#### Passage shown:
▬▬▬
The Baghdad/London daily az-Zaman reports that there were widespread
demonstrations on Tuesday by women against the order decreeing abolition
of Iraq's uniform civil codes in favor of religious law, which they say
"repeals women's rights" in Iraq. This story appears to have been
completely missed so far by the Western news media, which is a great
shame. Women are important, too, guys. 

Women activists representing 80 women's organizations (including the
female Interim Minister of Public Works!) gathered at Firdaws Square in
downtown Baghdad to protest the IGC decree, issued three days ago.
Minister of Public Works Nasreen Barwari complained to az-Zaman about the
lack of "transparency" and of "democratic consultation" in the
promulgation of the decree by the IGC. Protesters carried placards with
phrases like "No to discrimination, No to differentiating women and men
in our New Iraq." and "We reject Decree 137, which sanctifies religious
communalism." Activist Zakiyah Khalifah complained that the law would
weaken Iraqi families.

US observers, including US Secretary of Defense Donald Rumsfeld, have
continually worried in public about Iraq becoming a theocracy, and have
rejected that option. But the American-appointed Interim Governing
Council has suddenly taken Iraq in a theocratic direction that has
important implications for women's rights. As reported here earlier, the
IGC took a decision recently to abolish Iraq's civil personal status law,
which was uniform for all Iraqis under the Baath. In its place, the IGC
called for religious law to govern personal status, to be administered by
the clerics of each of Iraq's major religious communities for members of
their religion. Thus, Shiites would be under Shiite law and Chaldeans
under Catholic canon law for these purposes.
▬▬▬
#### Exercise instructions:
1) Quote the passage about the Baghdad protests against Decree 137 between "Minister of Public Works Nasreen" and "weaken Iraqi families.", inclusive.
2) Continue the account of Iraqi women protesting Decree 137, picking up right after its last sentence.
▬▬▬
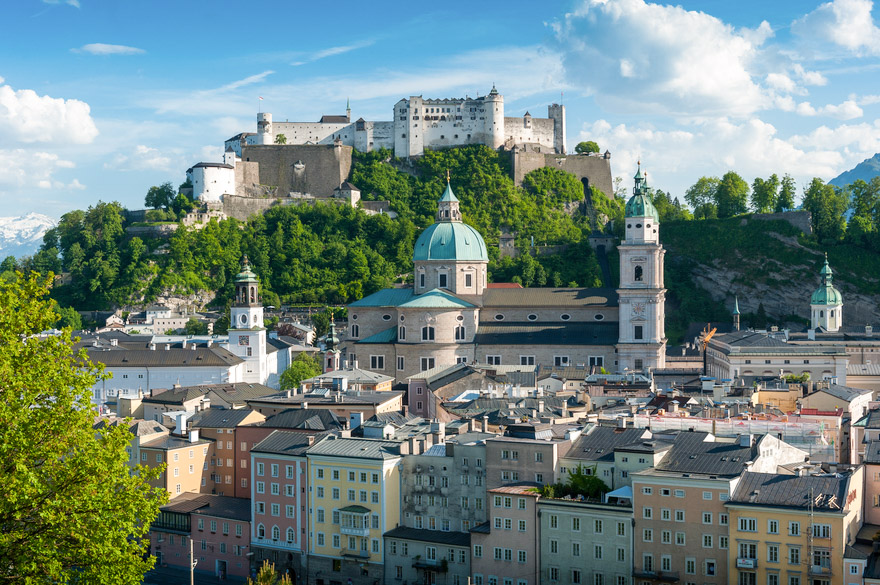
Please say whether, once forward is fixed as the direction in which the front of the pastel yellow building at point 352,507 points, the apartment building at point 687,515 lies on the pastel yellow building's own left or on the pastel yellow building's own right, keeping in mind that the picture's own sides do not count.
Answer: on the pastel yellow building's own left

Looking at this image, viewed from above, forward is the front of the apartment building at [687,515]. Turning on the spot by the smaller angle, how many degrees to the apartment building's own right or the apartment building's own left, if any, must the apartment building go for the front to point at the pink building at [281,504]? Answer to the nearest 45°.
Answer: approximately 90° to the apartment building's own right

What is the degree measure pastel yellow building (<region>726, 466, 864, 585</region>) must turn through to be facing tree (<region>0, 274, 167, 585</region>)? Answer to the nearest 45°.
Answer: approximately 45° to its right

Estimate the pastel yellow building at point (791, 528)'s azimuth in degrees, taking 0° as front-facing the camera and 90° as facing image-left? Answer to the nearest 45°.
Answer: approximately 0°

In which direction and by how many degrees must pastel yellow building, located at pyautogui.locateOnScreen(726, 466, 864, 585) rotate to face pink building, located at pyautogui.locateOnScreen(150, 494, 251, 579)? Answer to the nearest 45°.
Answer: approximately 90° to its right

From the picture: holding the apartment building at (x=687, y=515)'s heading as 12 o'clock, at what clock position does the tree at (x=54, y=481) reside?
The tree is roughly at 1 o'clock from the apartment building.

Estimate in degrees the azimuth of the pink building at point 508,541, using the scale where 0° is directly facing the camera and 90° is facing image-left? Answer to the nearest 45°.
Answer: approximately 0°
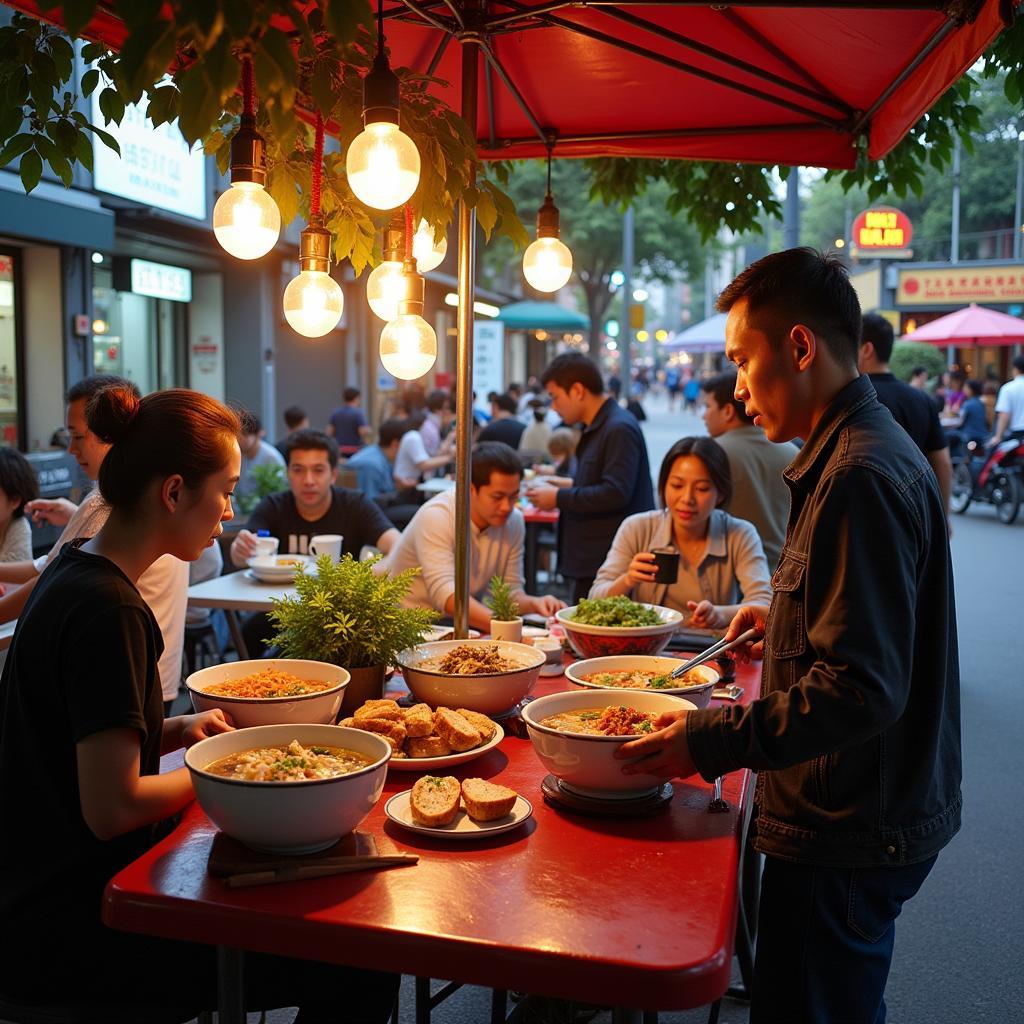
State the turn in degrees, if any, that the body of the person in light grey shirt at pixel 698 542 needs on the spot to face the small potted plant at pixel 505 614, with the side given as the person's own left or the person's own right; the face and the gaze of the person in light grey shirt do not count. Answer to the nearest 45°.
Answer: approximately 45° to the person's own right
▬▬▬
#### Answer section:
1)
Minister of Public Works Nasreen Barwari complained to az-Zaman about the
lack of "transparency" and of "democratic consultation" in the
promulgation of the decree by the IGC. Protesters carried placards with
phrases like "No to discrimination, No to differentiating women and men
in our New Iraq." and "We reject Decree 137, which sanctifies religious
communalism." Activist Zakiyah Khalifah complained that the law would
weaken Iraqi families.

2)
The IGC has ceded to the religious codes jurisdiction over marriage,
engagement, suitability to marry, the marriage contract, proof of
marriage, dowry, financial support, divorce, the 3-month "severance
payments" owed to divorced wives in lieu of alimony, inheritance, and all
other personal status matters.

For the vast majority of women who are Muslim, the implementation of
`iddah or the obligation of a man to support a woman for 3 months after
he divorces her (a term long enough to see whether she is pregnant with
his child) has the effect of abolishing the divorced woman's right to
alimony. This abrogation of alimony was effected for Muslims in India in
the mid-1980s with the Shah Banou case, as the Congress Party's sop to
Indian Muslim fundamentalists. The particular form of Islamic law that
the IGC seems to envisage operating would also give men the right of
unilateral divorce over their wives, gives men the right to take second,
third and fourth wives, and gives girls half as much inheritance from the
father's estate as boys.

Since the Interim Governing Council was appointed directly by the United
States, it is in effect an organ of the Occupation Authority. As such, it
is a contravention of the 1907 Hague Regulations for it to change civil
law in an occupied territory. The US appointed a number of clerics and
leaders of religious parties to the IGC, almost ensuring that this sort
of thing would happen.

The US is now in the position of imposing on the Iraqi public, including
the 50% who are women, a theocratic code of personal status. The question
is whether this step is just the first in the road to an Iraqi theocracy.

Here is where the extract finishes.